徒然その239☆ リップヴァンウィンクルの恋人 ☆

2017-02-05 00:53:28 | ☆文学? はあ、何だって?☆



 去年のしまいごろ、岩井俊二監督の「リップヴァンウィンクルの恋人」ってのを観ました。
 近所の Tutaya でみんな借りてるから、たぶんいい映画なんだろうなってのが、観た動機。
 岩井俊二氏が「スワロウテイル」や「花とアリス」なんかも撮ってるひとだって知識も、その時点じゃゼロでした。
 僕、どちらも借りて観たことあるんだけど、たしか、どちらも5分ばかり観ただけで、あとはまったく観なかったと思う。

----うわー、たりぃ映画だなあ、これ…。

 で、あくびしながらPC切っちゃって…。
 岩井さんの映画って、なんか、スタートダッシュかけない派じゃないかと思うんですよね。
 この名画「リップヴァンウィンクルの恋人」についても、ほぼ同様なことがいえます。
 最初、黒木華演じる七海がネットで見つけた鉄也と結婚して、物語全体のいわばテーマであるところの里中真白(Coocco)と出会うまでの展開は、僕的にはもうひたすらダルかった。

● ● ● ● ● ● ●

課題内容 = 上の映画の感想文のうち、「近所の Tutaya でみんな借りてるから、たぶんいい映画なんだろうなってのが、観た動機。」を含む語句で始まり「----うわー、たりぃ映画だなあ、これ…。」で終わる部分を、一字一句変えずに出力してください。

データ内容 =

● ● ● ● ● ● ●

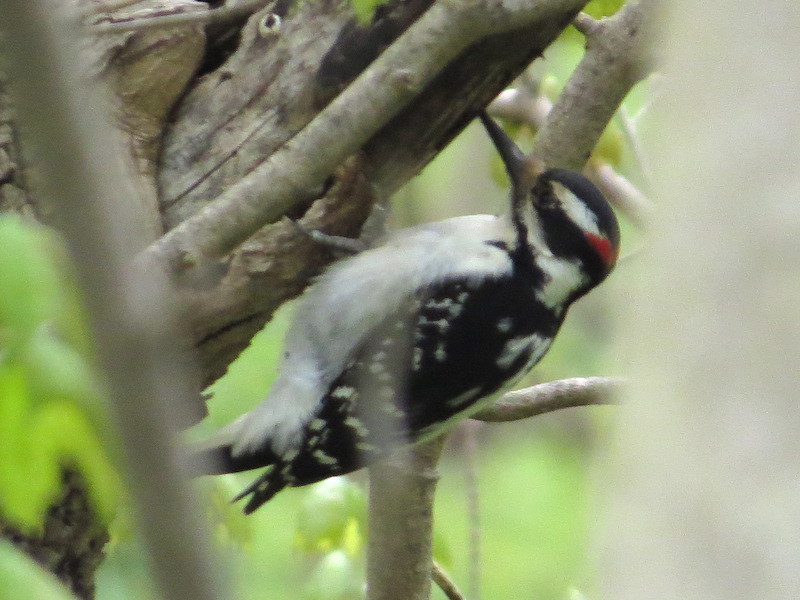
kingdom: Animalia
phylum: Chordata
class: Aves
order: Piciformes
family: Picidae
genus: Leuconotopicus
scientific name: Leuconotopicus villosus
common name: Hairy woodpecker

● ● ● ● ● ● ●

出力結果 =
近所の Tutaya でみんな借りてるから、たぶんいい映画なんだろうなってのが、観た動機。
 岩井俊二氏が「スワロウテイル」や「花とアリス」なんかも撮ってるひとだって知識も、その時点じゃゼロでした。
 僕、どちらも借りて観たことあるんだけど、たしか、どちらも5分ばかり観ただけで、あとはまったく観なかったと思う。

----うわー、たりぃ映画だなあ、これ…。